BLOG DE JOSIAS DE SOUZA
UOL
Primeiro, a boa notícia: às vésperas
do encerramento do ano, o ministro Guido Mantega veio à boca do palco para
informar que a economia do Brasil nunca esteve tão sólida. Agora, a melhor
notícia: dentro de 24 horas, não haverá mais Guido Mantega no Ministério da
Fazenda. Mas, atenção, essas são as únicas novidades alvissareiras deste ocaso
de 2014.
Se alguém lhe desejar um ‘próspero
Ano-Novo’ à zero hora desta quinta-feira, 1º de janeiro de 2015, desconfie —é
cinismo, ingenuidade ou desinformação. Hoje, prosperidade é outro nome para
ilusão. Chama-se Joaquim ‘Mãos de Tesoura’ Levy o substituto de Mantega. Ele
chega para desfazer os truques. Depois da tempestade provocada pela contabilidade
criativa, virá a cobrança.
O otimismo é uma obsessão das
passagens de ano. Se, ao mastigar a lentilha, você ficar tentado a entrar na
onda, experimente fazer um exercício mental. Imagine que o Brasil pode
melhorar, deve melhorar, tem que melhorar. Finja que o momento é agora. Simule
otimismo. Faça cara de quem acredita que tudo dará certo em 2015. Muito bem.

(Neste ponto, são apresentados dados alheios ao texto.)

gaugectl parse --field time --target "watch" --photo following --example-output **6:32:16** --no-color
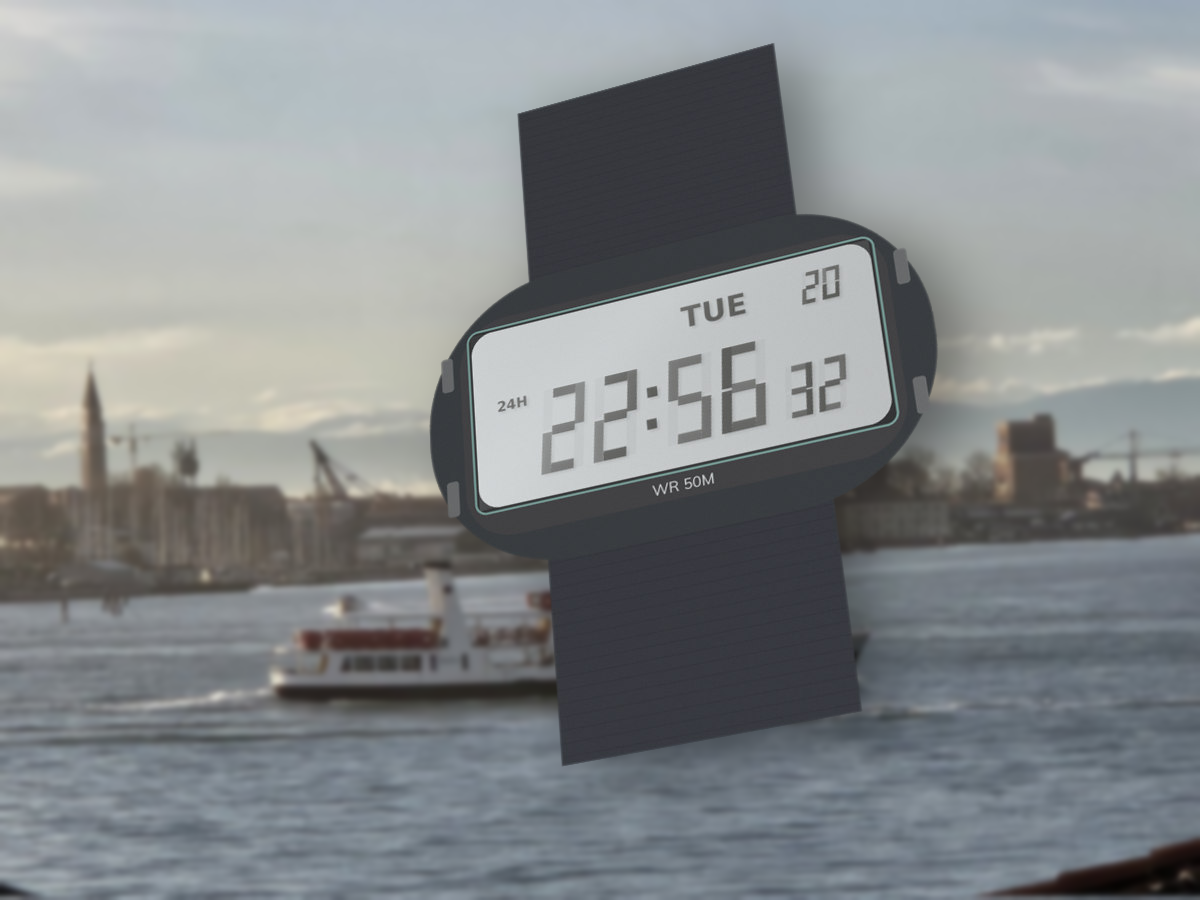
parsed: **22:56:32**
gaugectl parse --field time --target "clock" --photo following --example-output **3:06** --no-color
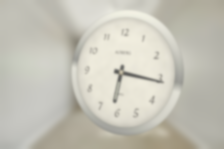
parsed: **6:16**
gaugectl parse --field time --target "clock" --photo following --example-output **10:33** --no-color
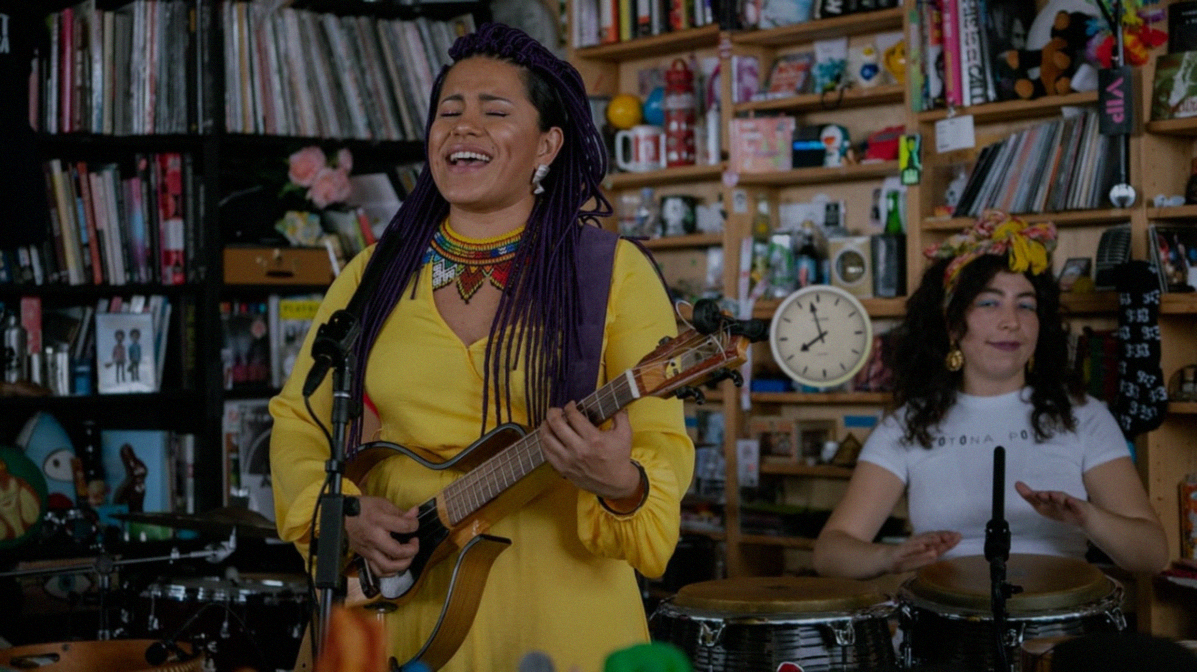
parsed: **7:58**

Agora, pense no novo ministério da Dilma.
O Kassab nas Cidades, El Cid na
Educação, o filho do Jader na Pesca, o afilhado do Renan no Turismo, o pastor
da Universal no Esporte, o amigo do Valdemar Costa Neto nos Transportes e um
estonteante etcétera… Desanimou, certo? Natural. É impossível pensar no novo
ministério da Dilma e continuar otimista. Não há o menor risco funcionar.
Antes mesmo do Ano-Novo, Dilma decidiu
que, no segundo mandato, será outra mulher. Ela se apalpou e detectou
insuspeitados focos de prosperidade na cintura. Numa noite úmida do verão
brasiliense, acordou sobressaltada no Alvorada. Sonhara que era o Delfim Netto.
Teve de certificar-se de que a escolha de Levy não fizera dela uma neoliberal,
embora precisasse de uma dieta. Se tudo der certo, chega à hora da posse 13
quilos mais magra. No momento, pesa-lhe apenas a consciência.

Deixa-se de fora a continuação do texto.